• Action item: In the records below, find each line that holds "úroky" and return it.

═══ Exercise input ═══

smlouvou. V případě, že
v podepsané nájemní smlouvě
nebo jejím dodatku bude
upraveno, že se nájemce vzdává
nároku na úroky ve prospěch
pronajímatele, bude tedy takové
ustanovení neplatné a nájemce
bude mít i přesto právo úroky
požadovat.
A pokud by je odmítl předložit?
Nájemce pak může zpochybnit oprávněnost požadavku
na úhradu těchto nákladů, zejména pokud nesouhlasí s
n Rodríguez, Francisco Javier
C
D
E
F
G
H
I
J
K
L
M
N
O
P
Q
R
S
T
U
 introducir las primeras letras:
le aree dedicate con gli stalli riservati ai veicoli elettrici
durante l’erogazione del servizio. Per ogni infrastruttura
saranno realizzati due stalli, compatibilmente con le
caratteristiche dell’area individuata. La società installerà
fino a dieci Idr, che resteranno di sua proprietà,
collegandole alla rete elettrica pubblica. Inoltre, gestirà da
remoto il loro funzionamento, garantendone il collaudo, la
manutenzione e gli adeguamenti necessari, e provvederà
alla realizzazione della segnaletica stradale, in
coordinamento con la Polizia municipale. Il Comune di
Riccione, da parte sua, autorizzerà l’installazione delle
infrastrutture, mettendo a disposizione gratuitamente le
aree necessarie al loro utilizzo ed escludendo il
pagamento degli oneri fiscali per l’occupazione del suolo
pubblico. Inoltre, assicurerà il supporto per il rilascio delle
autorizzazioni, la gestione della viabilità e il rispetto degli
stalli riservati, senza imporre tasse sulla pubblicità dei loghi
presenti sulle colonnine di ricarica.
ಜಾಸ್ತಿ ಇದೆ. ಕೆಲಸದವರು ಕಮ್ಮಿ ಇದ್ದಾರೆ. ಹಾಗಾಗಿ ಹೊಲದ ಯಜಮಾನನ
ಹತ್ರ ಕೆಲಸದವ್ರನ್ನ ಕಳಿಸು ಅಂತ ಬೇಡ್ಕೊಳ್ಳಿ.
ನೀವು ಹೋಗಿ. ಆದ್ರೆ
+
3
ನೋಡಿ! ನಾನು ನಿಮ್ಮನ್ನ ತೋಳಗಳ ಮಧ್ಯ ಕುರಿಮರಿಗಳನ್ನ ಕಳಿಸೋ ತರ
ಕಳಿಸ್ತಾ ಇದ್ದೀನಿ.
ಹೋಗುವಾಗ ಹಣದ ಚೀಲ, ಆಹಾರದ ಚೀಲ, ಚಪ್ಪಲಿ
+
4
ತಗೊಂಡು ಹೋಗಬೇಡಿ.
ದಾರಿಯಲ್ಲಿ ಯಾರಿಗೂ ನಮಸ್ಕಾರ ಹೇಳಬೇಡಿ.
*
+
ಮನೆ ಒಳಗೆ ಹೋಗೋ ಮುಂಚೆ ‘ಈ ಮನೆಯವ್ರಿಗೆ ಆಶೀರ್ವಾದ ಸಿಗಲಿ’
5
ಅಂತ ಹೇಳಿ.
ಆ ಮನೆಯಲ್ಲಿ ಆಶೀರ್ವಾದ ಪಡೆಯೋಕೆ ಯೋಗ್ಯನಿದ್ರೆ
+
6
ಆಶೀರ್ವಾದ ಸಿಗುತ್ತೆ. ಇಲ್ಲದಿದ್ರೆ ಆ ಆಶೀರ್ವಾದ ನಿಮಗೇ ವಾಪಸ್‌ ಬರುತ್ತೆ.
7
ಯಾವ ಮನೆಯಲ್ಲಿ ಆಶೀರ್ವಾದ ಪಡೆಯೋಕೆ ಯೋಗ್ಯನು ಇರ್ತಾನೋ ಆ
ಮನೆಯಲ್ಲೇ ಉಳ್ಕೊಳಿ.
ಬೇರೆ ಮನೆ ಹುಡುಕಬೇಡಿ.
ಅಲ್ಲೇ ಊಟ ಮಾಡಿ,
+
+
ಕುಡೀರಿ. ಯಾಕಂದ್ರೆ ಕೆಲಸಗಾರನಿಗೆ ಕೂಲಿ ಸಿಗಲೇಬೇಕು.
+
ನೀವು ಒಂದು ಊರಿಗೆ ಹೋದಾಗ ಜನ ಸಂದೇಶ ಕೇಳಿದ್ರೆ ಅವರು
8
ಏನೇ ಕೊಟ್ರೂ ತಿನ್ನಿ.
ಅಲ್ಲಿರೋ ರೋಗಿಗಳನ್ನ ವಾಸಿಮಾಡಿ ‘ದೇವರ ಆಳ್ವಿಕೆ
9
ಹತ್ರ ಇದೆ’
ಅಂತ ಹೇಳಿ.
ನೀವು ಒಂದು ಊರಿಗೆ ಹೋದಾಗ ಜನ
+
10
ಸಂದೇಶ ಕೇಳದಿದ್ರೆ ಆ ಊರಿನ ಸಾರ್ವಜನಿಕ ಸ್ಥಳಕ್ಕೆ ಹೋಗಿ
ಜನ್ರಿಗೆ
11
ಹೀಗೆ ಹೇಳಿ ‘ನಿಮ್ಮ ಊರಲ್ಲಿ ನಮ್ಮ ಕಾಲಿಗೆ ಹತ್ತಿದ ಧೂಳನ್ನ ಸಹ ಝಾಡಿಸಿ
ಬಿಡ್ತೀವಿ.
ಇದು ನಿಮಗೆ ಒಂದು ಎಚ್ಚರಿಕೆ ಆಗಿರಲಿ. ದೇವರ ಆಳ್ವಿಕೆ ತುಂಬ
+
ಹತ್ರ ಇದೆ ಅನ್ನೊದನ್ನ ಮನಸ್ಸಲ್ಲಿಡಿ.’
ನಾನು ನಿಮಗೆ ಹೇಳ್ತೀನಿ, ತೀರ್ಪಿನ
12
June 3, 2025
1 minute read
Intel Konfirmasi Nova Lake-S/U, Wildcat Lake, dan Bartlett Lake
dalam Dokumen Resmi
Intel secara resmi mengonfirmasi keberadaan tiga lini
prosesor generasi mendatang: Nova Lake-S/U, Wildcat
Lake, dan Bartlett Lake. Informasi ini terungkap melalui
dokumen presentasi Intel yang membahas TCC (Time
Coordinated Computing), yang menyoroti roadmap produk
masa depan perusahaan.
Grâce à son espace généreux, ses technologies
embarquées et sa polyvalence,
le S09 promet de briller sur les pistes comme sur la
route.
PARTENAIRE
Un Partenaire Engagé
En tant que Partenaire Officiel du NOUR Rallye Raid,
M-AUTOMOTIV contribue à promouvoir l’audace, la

═══

• Solved exercise:
nároku na úroky ve prospěch
bude mít i přesto právo úroky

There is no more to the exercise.